Depuis deux mois, les mauvaises nouvelles se succèdent. D’abord en décembre, avec l’annonce d’un déficit abyssal de 10,6 millions de dollars, puis début février, le commencement d’une procédure de restructuration sous supervision judiciaire en vertu de la Loi sur les arrangements avec les créanciers des compagnies (LACC). Dans la foulée, les premières conclusions du conseiller spécial du gouvernement Ford dans le dossier ont estimé des déficits accumulés… depuis 2014.
En attendant le 1er mai, date butoir pour la fin de la restructuration, la tension monte, tant les coupes semblent devenir inévitables. Quel effet prendront-elles? Quels programmes seront visés? Les étudiants francophones sur le campus verront-ils leurs programmes – déjà moins fréquentés -, sacrifiés?
L’Université Laurentienne a pourtant une triple valeur pour les francophones.
Historique d’une part.
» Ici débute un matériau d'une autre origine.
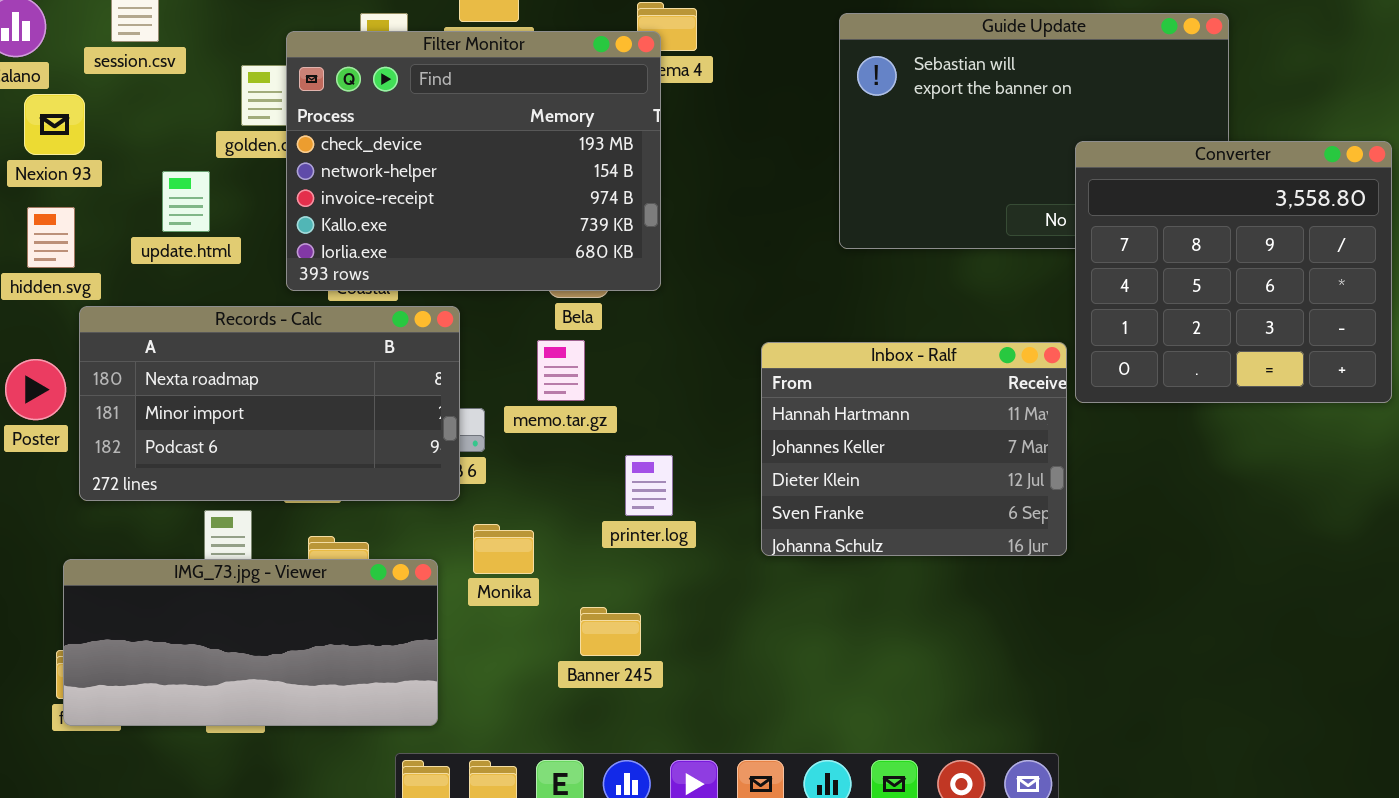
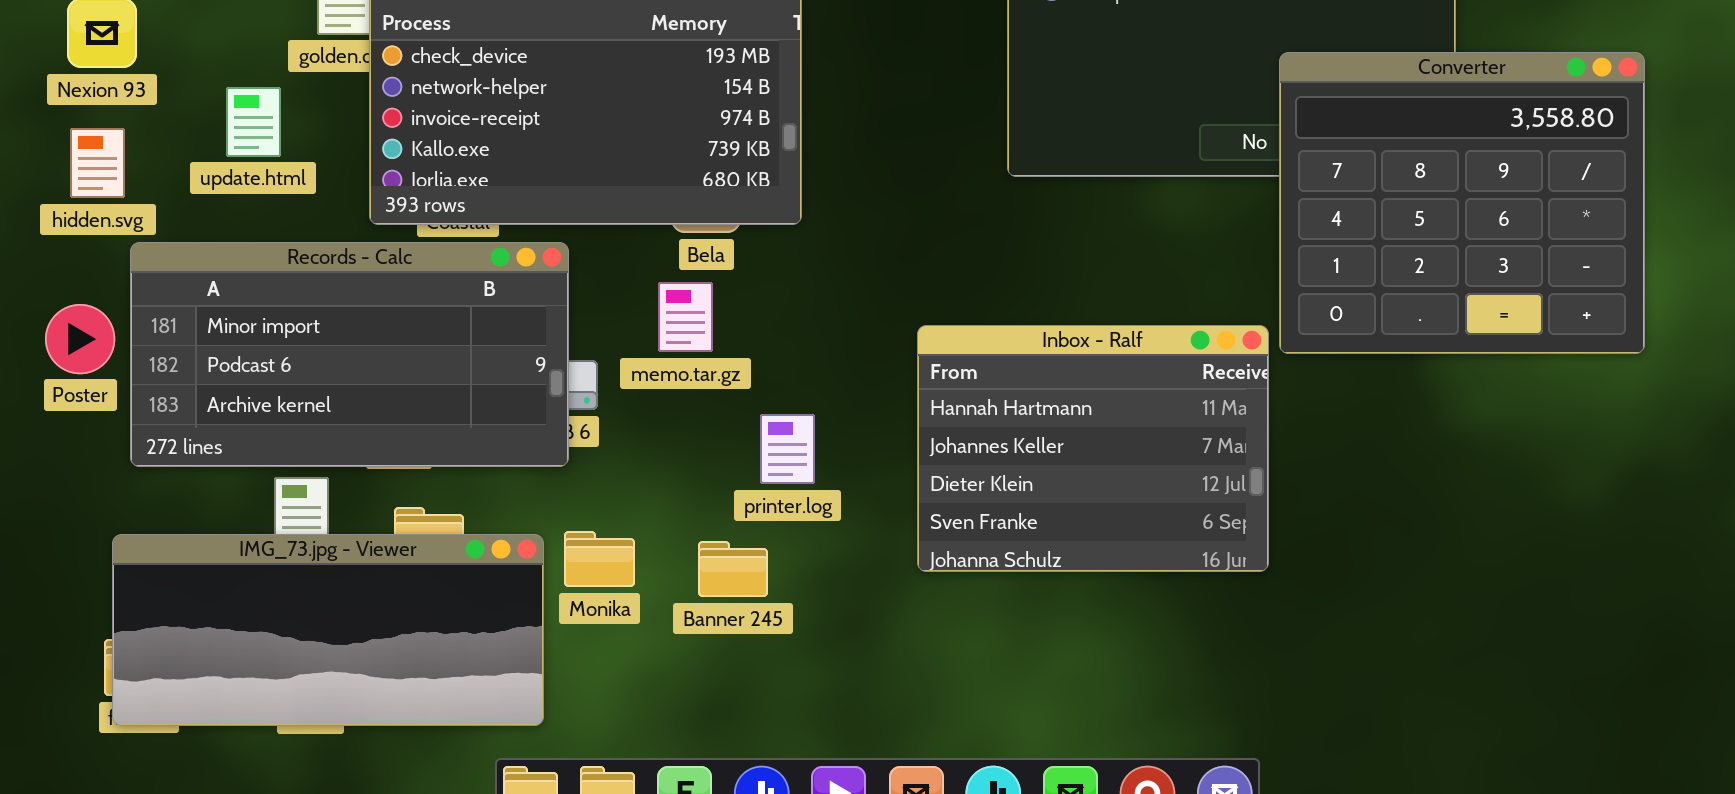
Records - Calc: [79,306,460,501] -> [130,242,569,467], scrolled down 1 row
Inbox - Ralf: [761,342,1067,556] -> [917,325,1269,572], moved
Monika: [473,524,534,574] -> [564,531,635,587], moved
Banner 245: [580,607,641,656] -> [698,541,768,597], moved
Sa création en 1960, dans la vague d’expansion du milieu universitaire, suscite alors de nouveaux espoirs vite douchés cependant par un bilinguisme profondément dysfonctionnel. Une iniquité qui nourrit six décennies de revendications.
Éducative ensuite, car avec plus d’un millier d’étudiants francophones, le campus forme chaque année des professionnels bilingues dans une région en proie à une démographie en berne.
Symbolique surtout, car il s’agit d’un point d’ancrage culturel important, et le point de départ du Théâtre du Nouvel-Ontario, du groupe CANO, ou encore la maison d’édition Prise de parole.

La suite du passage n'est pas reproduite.